“Looky, will you, boys, just the same kind of crooked writing and bad spelling there was in that other warning letter. Yes, sir, it’s from that same unknown friend that keeps watch over us, and never shows himself. Don’t it beat all who he can be?”
[CHAPTER XXIII.—THE STEALING OF THE SACRED BELT.]
“You hit the right nail on the head, Billie, when you said that,” was the way Donald told how he agreed with the remark of the other.
In fact, all of them had been struck with the similarity of the crooked handwriting that they saw upon the soiled piece of paper before them, and
that which had been upon the warning at the spring.
To make doubly sure Billie pulled out the latter, he having secured it at the time; and a hasty examination proved to be all that was necessary to convince the three boys that their suspicions held good.
“The same hand wrote both!” declared Adrian.
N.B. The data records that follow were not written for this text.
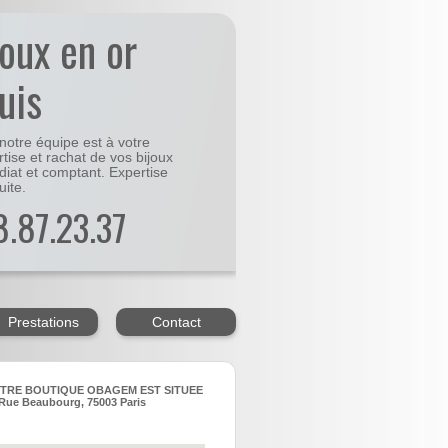
joux en or
uis
notre équipe est à votre
rtise et rachat de vos bijoux
diat et comptant. Expertise
uite.
48.87.23.37
Prestations
Contact
TRE BOUTIQUE OBAGEM EST SITUEE
Rue Beaubourg, 75003 Paris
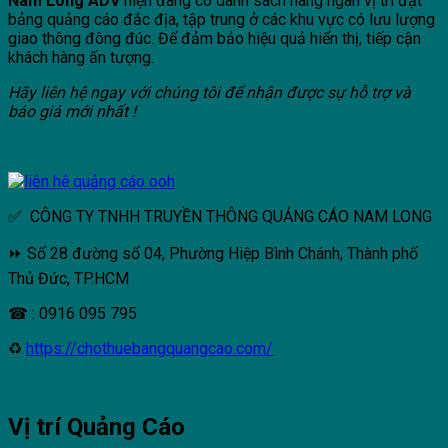
Nam Long ADV
hiện đang có danh sách hàng ngàn vị trí đặt
bảng quảng cáo đắc địa, tập trung ở các khu vực có lưu lượng
giao thông đông đúc. Để đảm bảo hiệu quả hiển thị, tiếp cận
khách hàng ấn tượng.
Hãy liên hệ ngay với chúng tôi để nhận được sự hỗ trợ và
báo giá mới nhất !
✅ CÔNG TY TNHH TRUYỀN THÔNG QUẢNG CÁO NAM LONG
⏩ Số 28 đường số 04, Phường Hiệp Bình Chánh, Thành phố
Thủ Đức, TP.HCM
☎ : 0916 095 795
♻
https://chothuebangquangcao.com/
Vị trí Quảng Cáo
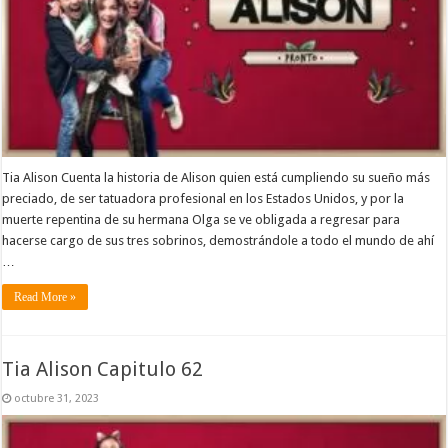
Tia Alison Cuenta la historia de Alison quien está cumpliendo su sueño más
preciado, de ser tatuadora profesional en los Estados Unidos, y por la
muerte repentina de su hermana Olga se ve obligada a regresar para
hacerse cargo de sus tres sobrinos, demostrándole a todo el mundo de ahí
…
Read More »
Tia Alison Capitulo 62
octubre 31, 2023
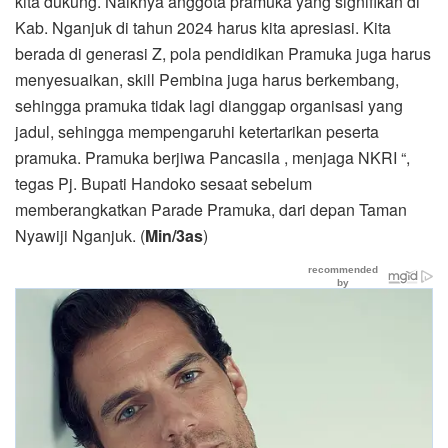
kita dukung. Naiknya anggota pramuka yang signifikan di
Kab. Nganjuk di tahun 2024 harus kita apresiasi. Kita
berada di generasi Z, pola pendidikan Pramuka juga harus
menyesuaikan, skill Pembina juga harus berkembang,
sehingga pramuka tidak lagi dianggap organisasi yang
jadul, sehingga mempengaruhi ketertarikan peserta
pramuka. Pramuka berjiwa Pancasila , menjaga NKRI “,
tegas Pj. Bupati Handoko sesaat sebelum
memberangkatkan Parade Pramuka, dari depan Taman
Nyawiji Nganjuk. (
Min/3as
)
“All right,” spoke up Billie, instantly; “don’t that prove the other warning was meant right for us, and not stuck there in a general way, as Donald here seemed to think?”
“I own up that the proof is overwhelming, Billie,” admitted the party in question; “but just to think of them laying such a measly plot to get us in bad favor with our new friend, the Zuni chief. I remember seeing that belt right well, and remarked at the time that it was the finest one I had ever set eyes on, and I’ve seen quite a bunch of the same among the Indians on the reservations; for they try to excel each other making them valuable with precious stones and little nuggets of gold.”
“Yes,” added Adrian, “and I could hardly take my eyes off it this very morning, when the medicine man took a share in the first part of the programme. Then he left the rest to some sub-chiefs, and went away with the head of the tribe. It’s a beauty of a belt, and must be worth considerable, just in money alone.”